The minister commented in a dismissive fashion after it was announced that the SverigesRiksbank Prize in economics set up in memory of Alfred Nobel was awarded to Duflo, Banerjee and Michael Kremer. Banerjee is the husband of Duflo.

In an interview to Outlook over Skype from her home in Massachusetts, Duflo said: “We have been working in India for years now under different governments, and we have always found good relationships, particularly in our work in the States. Currently, we have collaborations going on with the state of Haryana on one end of the spectrum and West Bengal on the other end, and pretty much anyone in between,” Duflo said. The wife-husband duo has published their latest book called "Good Economics for Hard Times: Better Answers to Our Biggest Problems".

The Nobel Laureates have been called pragmatist economists, who have done their research, including randomized clinical trials, which were specially mentioned by the Nobel committee in naming the three for the award.
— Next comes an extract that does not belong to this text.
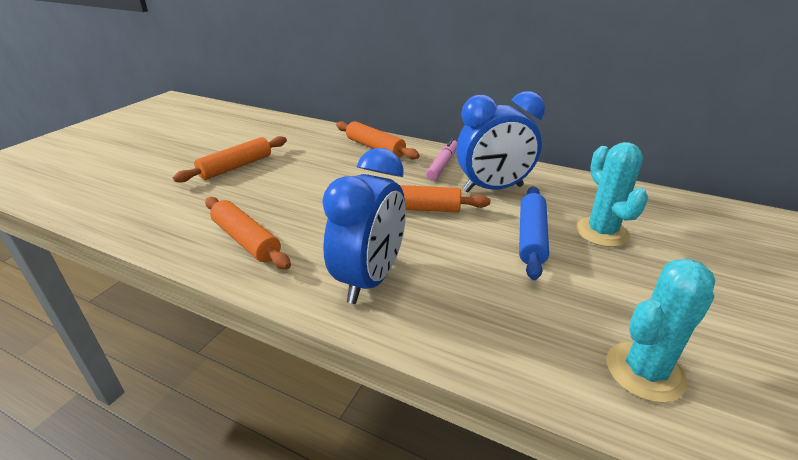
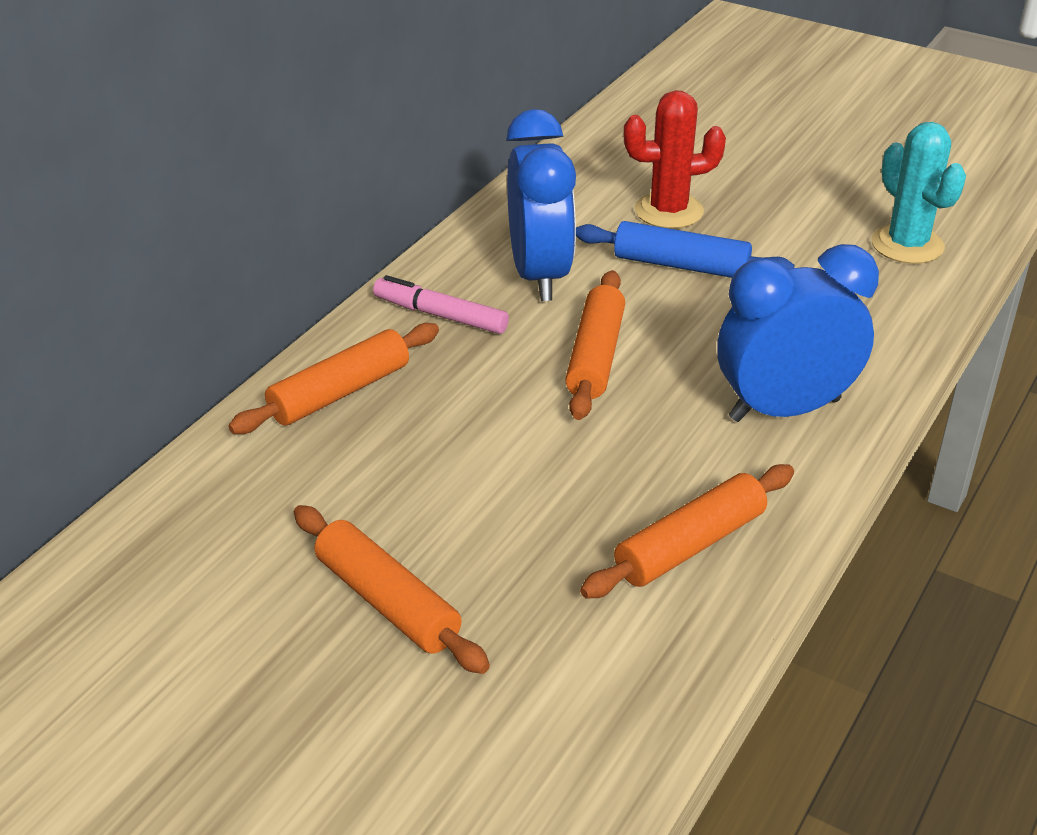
camera: 85 degrees left, 5 degrees up
blue clock [322,148,406,304] -> blue clock turned 45 degrees counterclockwise [717,244,879,422]
turquoise cactus [576,142,648,247] -> red cactus [623,90,726,229]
Duflo says politics has never been an issue with them. “If there is one area where everybody – Left, Right and
Centre – agrees is that one needs to have the most effective policies to help alleviate poverty,” she says.

Whichever form of the government was in power in countries that they have worked for, the question has been the amount of money that one can, or is willing to, spend on the welfare of the poor, she says. They all agreed, Duflo said, that the money had to be spent in a good and efficient way. “We need to try to have programmes that are going to make difference to the lives of the poor. That, I think, is not something that is tainted by any politics,” says the PhD in economics from the Massachusetts Institute of Technology.

Duflo says she has worked with many people in the grams (villages) that have nothing to do with politics. They have been talking to people in institutions, in information technology areas, to non-governmental organisations and to governments to help them achieve their objectives. She says a person can say whatever one wants about their work.